- Born: 1977 (age 48–49) Cape Town, South Africa
- Education: AFDA – The School for the Creative Economy
- Known for: Painting, Visual arts, Video art
- Movement: Contemporary art

= Ndikhumbule Ngqinambi =

South African visual artist

Ndikhumbule Ngqinambi (born 1977) is a South African visual artist known for his figurative paintings and multimedia works that explore identity, politics, memory, and performance. His art often merges theatrical and cinematic influences, reflecting both South African and global socio-political narratives.

== Early life and education ==
Ngqinambi was born in 1977 in Cape Town, South Africa. He studied animation and directing at AFDA, The School for the Creative Economy, where he developed an interest in storytelling, film, and performance that later influenced his visual art practice.

== Career ==
Ngqinambi’s work spans painting, video art, and installation. His practice frequently engages with history, movement, and transformation, exploring the relationship between individual experience and collective memory.

=== Style and themes ===
His paintings are characterized by dynamic human figures, symbolic gestures, and layered narratives. Critics have described his work as cinematic and introspective, using visual allegory to comment on displacement, identity, and political change.

=== Exhibitions ===
Ngqinambi has exhibited in South Africa and abroad. His selected exhibitions include:
- In Living Colour, Barnard Gallery, Cape Town (2012)
- 20th Anniversary of the Thami Mnyele Foundation, Amsterdam, Netherlands (2011)
- The Window Part One, Association for Visual Arts, Cape Town (2010)
- Ndikhumbule Ngqinambi: True Colours, Barnard, Cape Town, South Africa, 2014 Group Exhibitions
- Sunny Side Up, Group Exhibition, Graham Contemporary, Johannesburg, South Africa, 2023
- Still here Tomorrow to High Five You Yesterday, Zeitz Museum of Contemporary Art, Cape Town, South Africa, 2019
- Barnard Collective, Barnard, Cape Town, South Africa 2018
- At Night We Dream During the Day We See, Association for Visual Arts Gallery, Cape Town, South Africa. 2011

His work Radiowaves (2016), an oil on canvas, is part of the Zeitz MOCAA collection in Cape Town.
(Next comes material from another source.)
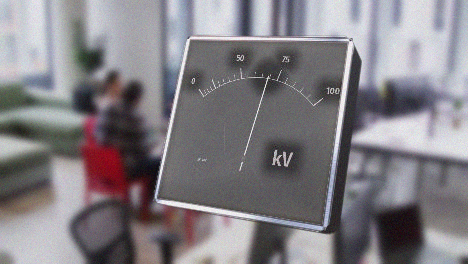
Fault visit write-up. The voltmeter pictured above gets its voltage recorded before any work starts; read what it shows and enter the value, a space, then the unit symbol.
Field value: 70 kV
=== Residencies and fellowships ===
Ngqinambi has been an artist-in-residence at several international institutions, including Akademie Schloss Solitude in Stuttgart, Germany in 2013), Dakar Biennale in Senegal in 2010 and the SACATAR Foundation, in Brazil. He was also in residency at the Tulipamwe International Artists Workshop, in Namibia and the Bag Factory Artists Studios, in Johannesburg

=== Collections and recognition ===
His work is held in numerous public and private collections, including Iziko South African National Gallery, University of South Africa, University of Cape Town, Sanlam Private Wealth, and Telkom.

Selected auctioned works include:
- True Colours (2013)—oil on canvas, sold at Strauss & Co, 2020.
- Truth (2014)—sold at Strauss & Co, 2021.
- Amsterdam (2012)—sold at Strauss & Co, 2022.

== Themes and impact ==
Ngqinambi’s art often addresses human movement—both physical and metaphorical—exploring migration, exile, and transformation. His imagery captures emotional tension, with figures placed between stillness and motion, dream and memory. He has been recognized as part of the generation of South African artists bridging fine art, film, and performance, contributing to broader conversations on post-apartheid identity and global belonging.

== Workshops and teaching ==
Beyond his studio practice, Ngqinambi has facilitated workshops and cultural exchanges at institutions in Cape Town, Johannesburg, Stuttgart, São Paulo, Wales, and Florence.